Während bereits etwa ein Drittel aller Bundesbürger Zugriff auf des mobile Highspeed Internet auf der Basis von LTE hat, wird damit gerechnet, dass sich dieser Anteil bis zum Ende des Jahres 2012 auf nahezu 50 Prozent erhöht.

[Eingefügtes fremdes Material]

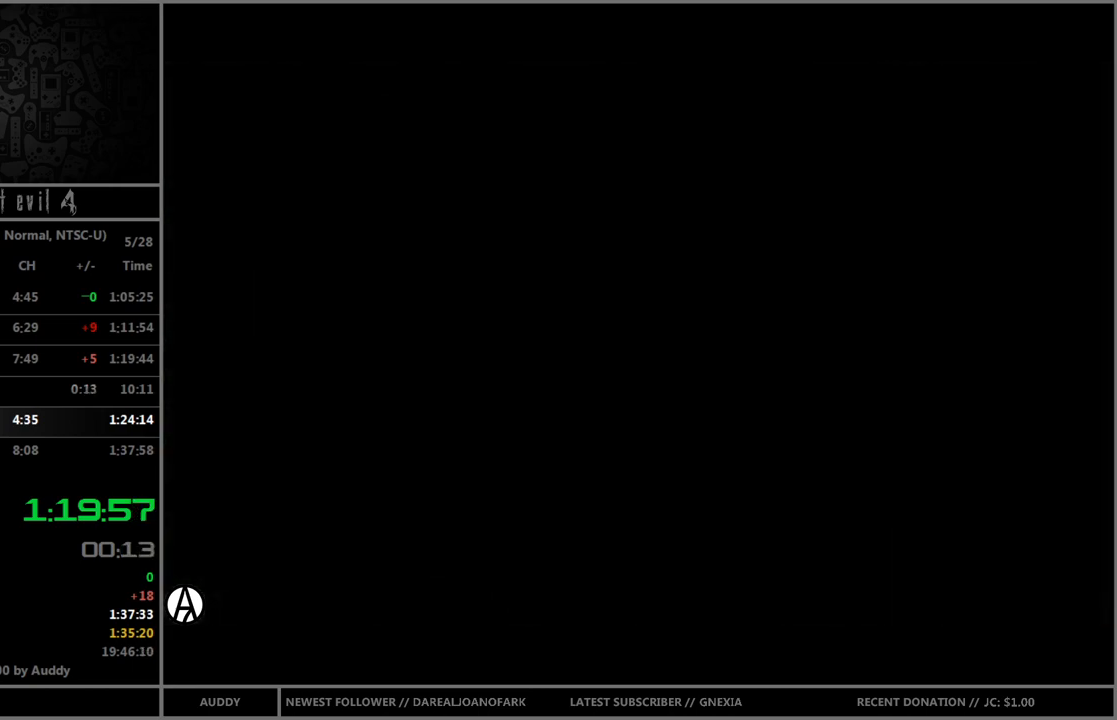
{"buttons": ["B"], "left_stick": "up", "right_stick": "center", "events": []}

Bedenkt man dabei, dass sich die damit verbundenen Tarif-Angebote bisher fast ausschließlich auf die drei Netzbetreiber Vodafone, Telekom und o2 beschränken, so kommt die wohl berechtigte Frage auf, wann dieser lukrative Markt durch mehr Wettbewerb in Bewegung gerät und dadurch letztendlich auch mehr Druck auf die bestehenden Preise entsteht.
Die Zeichen stehen gut

LTE Sendemast, Quelle: telekom.de
Ein Blick auf die gegenwärtig angebotenen LTE-Tarife verrät, dass die ersten Mobilfunk-Discounter und Serviceprovider ihre bisher eher abwartende Haltung aufgegeben haben und damit eine Belebung des Wettbewerbs einsetzt. So bietet discoSURF sowohl im o2-Netz als auch in Netz der Telekom erste LTE-Tarife an. Mobilcom-debitel setzt dagegen auf UMTS/LTE Combi-Tarife im Netz von Vodafone.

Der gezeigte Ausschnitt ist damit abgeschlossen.